The experience “ post-modern » of the Iberians

The question of identities and what is at stake in the Iberian enterprise is presented in an unprecedented way by Antonio de Almeida Mendes who proposes to break with an overly dialectical colonial historiography (settlers-colonized, center-peripheries). Within the framework of an Atlantic history that integrates Europe, Africa and America in equal parts, de Almeida explains how a polymorphic space is formed based on negotiation and the fragmentation of powers. From the confrontation of the Portuguese with the African Other arises interactions which lead to cultural appropriations: it is “ a postmodern experience » which comes to form a new Atlantic world linked to the global trading system.
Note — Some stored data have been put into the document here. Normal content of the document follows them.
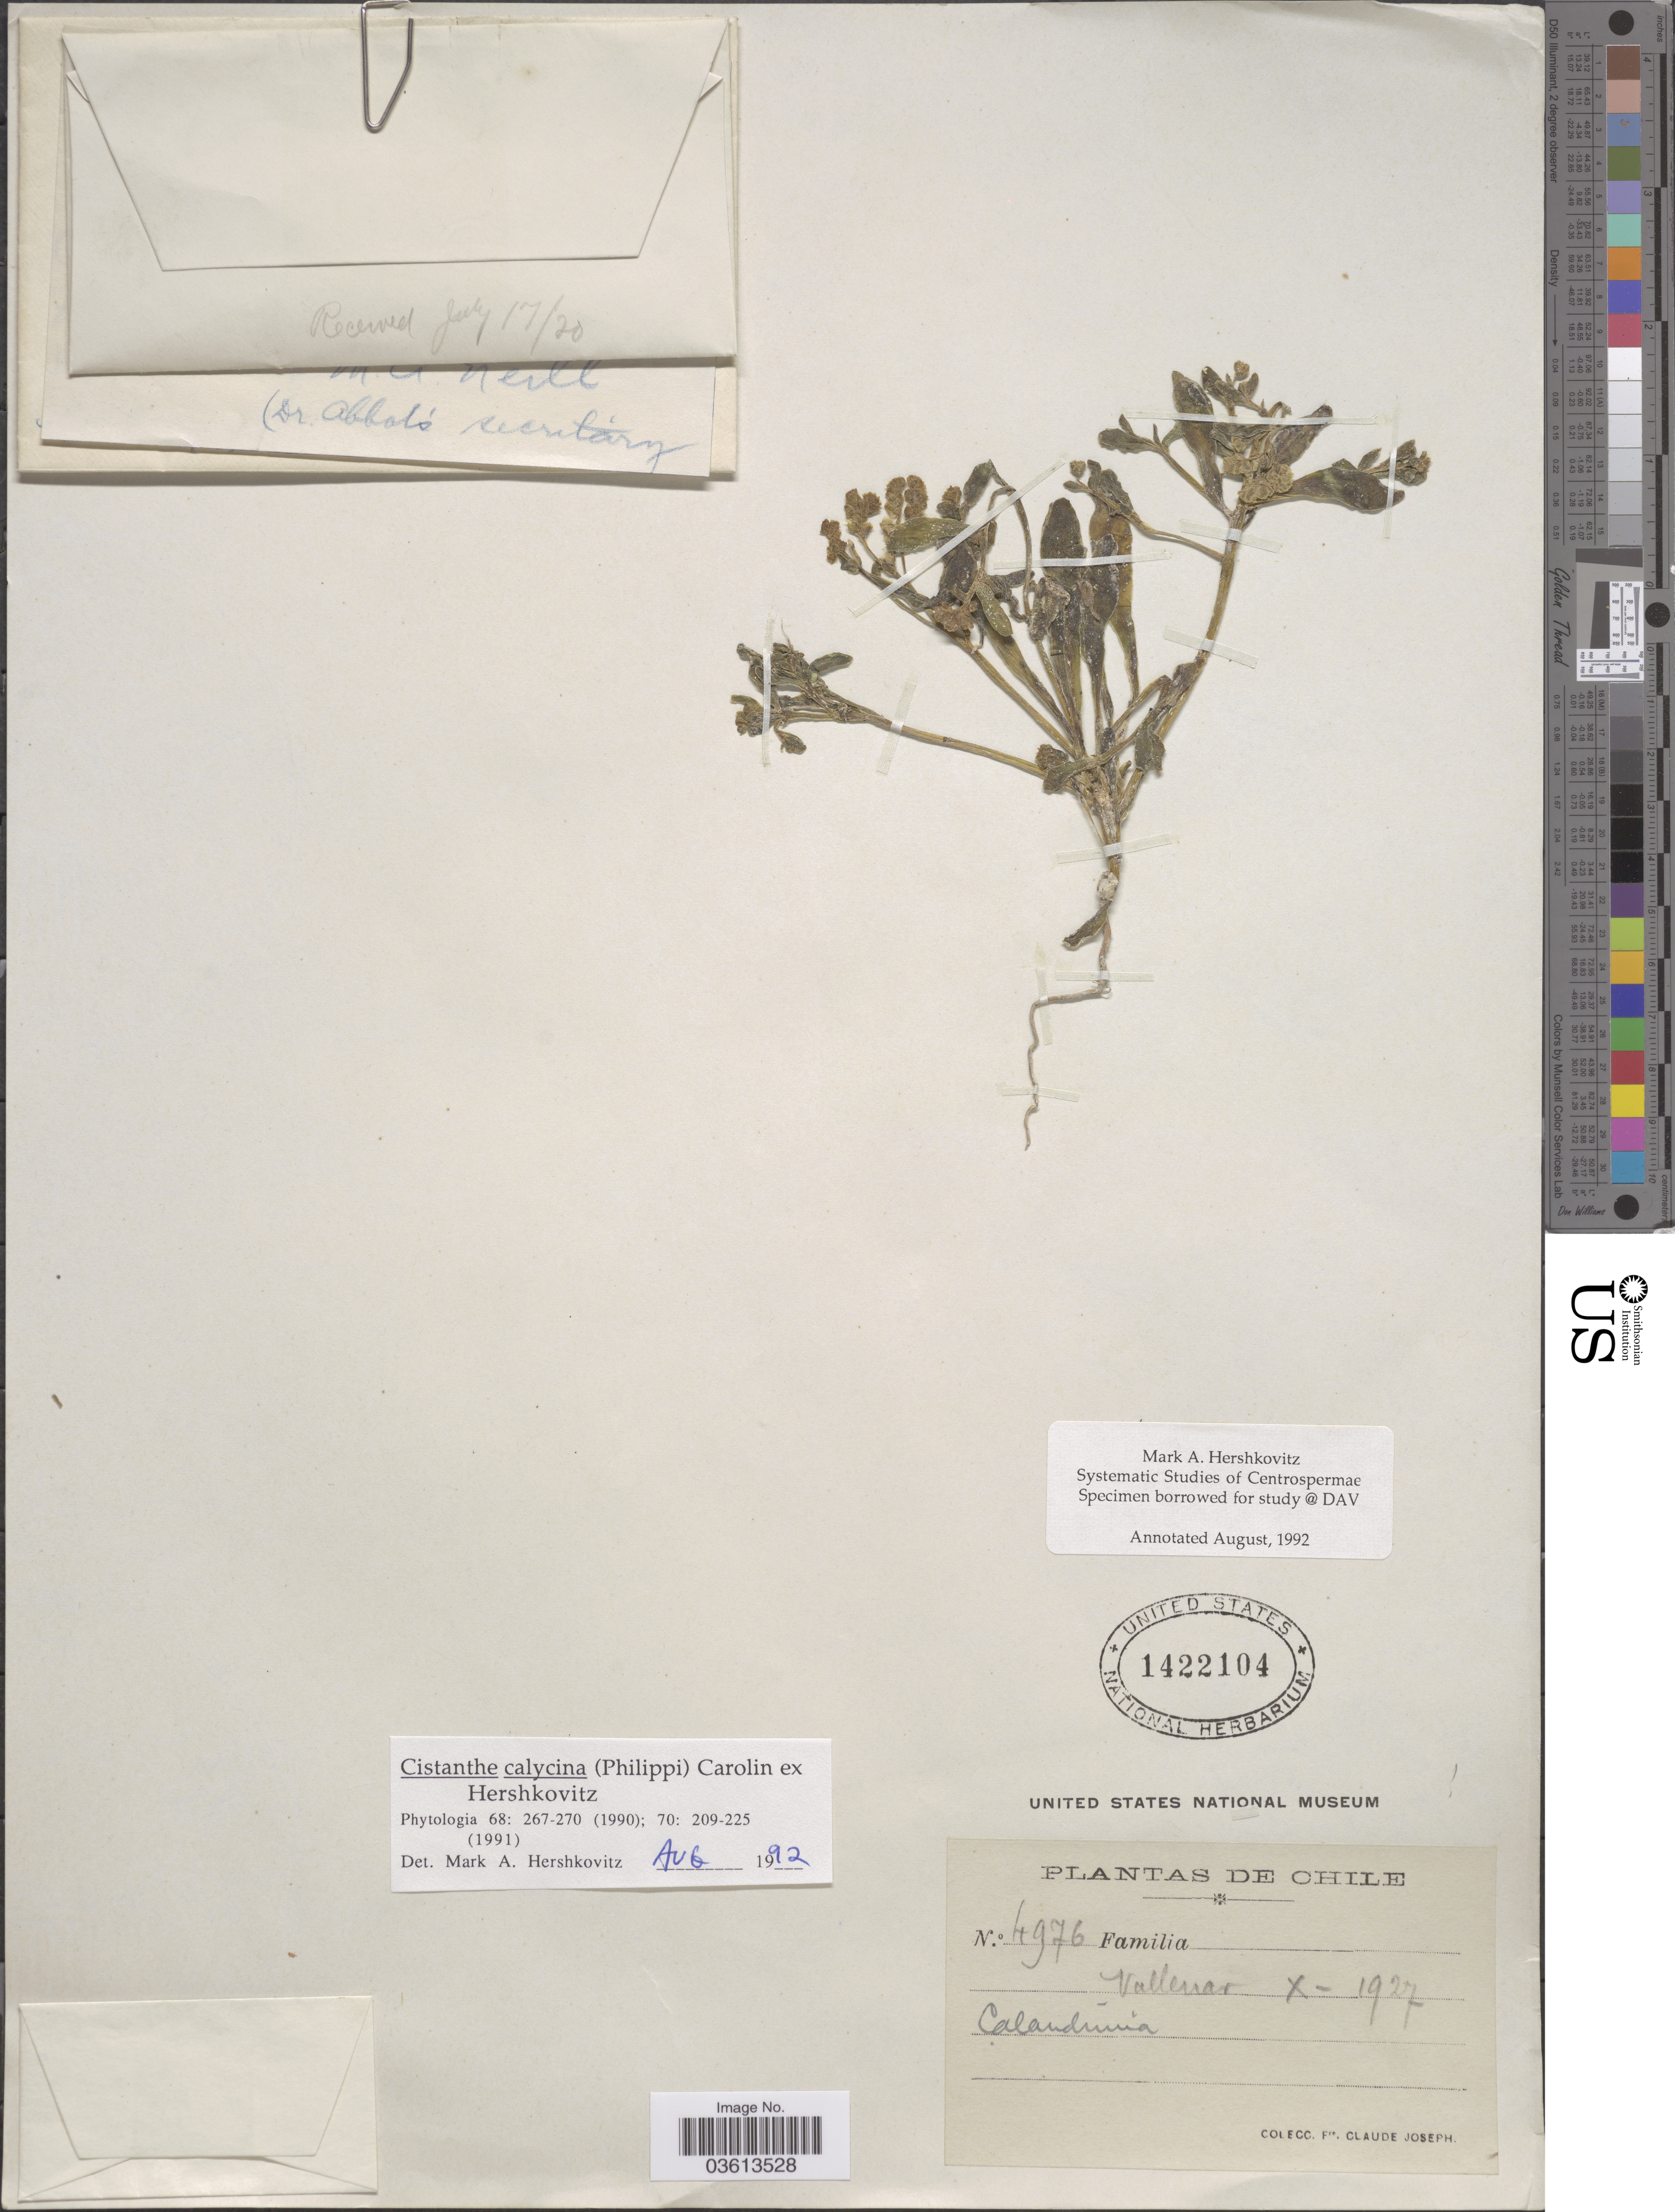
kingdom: Plantae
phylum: Tracheophyta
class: Magnoliopsida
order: Caryophyllales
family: Montiaceae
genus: Philippiamra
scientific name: Philippiamra calycina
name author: (Phil.) Hershk.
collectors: Bro. Claude-Joseph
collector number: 4976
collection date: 1927-10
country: Chile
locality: Vallenar.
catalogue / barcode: US 1422104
For example, in Guinea, a middle ground is set up between social groups and individuals who flee Europe (Jews, new Christians, renegades, refugees, exiles) and Africans: communities of Africanized Portuguese are formed, grouped in practices in Cacheu, Bissau, Ziguinchor, on the banks of the great rivers.

This type of reflection which invites us to see the past differently than in a gesture of Europeans conquering the world is the richness of the book, in addition to the (more positivist) insights into certain episodes and little-known areas of the “ first globalization “. On the one hand, this collective work brings together several summaries of the authors’ research in the manner of handbooks Anglo-Saxon, proof of a maturity acquired by the subject. On the other hand, the whole suggests a study of the representations and horizons of expectations of the various actors of the Iberian empires and their interlocutors. It is not a question of looking for traces of a “ world-consciousness », a path opened by S. Gruzinski, but to make a social and political history extremely situated in time and space leading to a kaleidoscopy undoubtedly quite close to the global realities of XVIe And XVIIe centuries.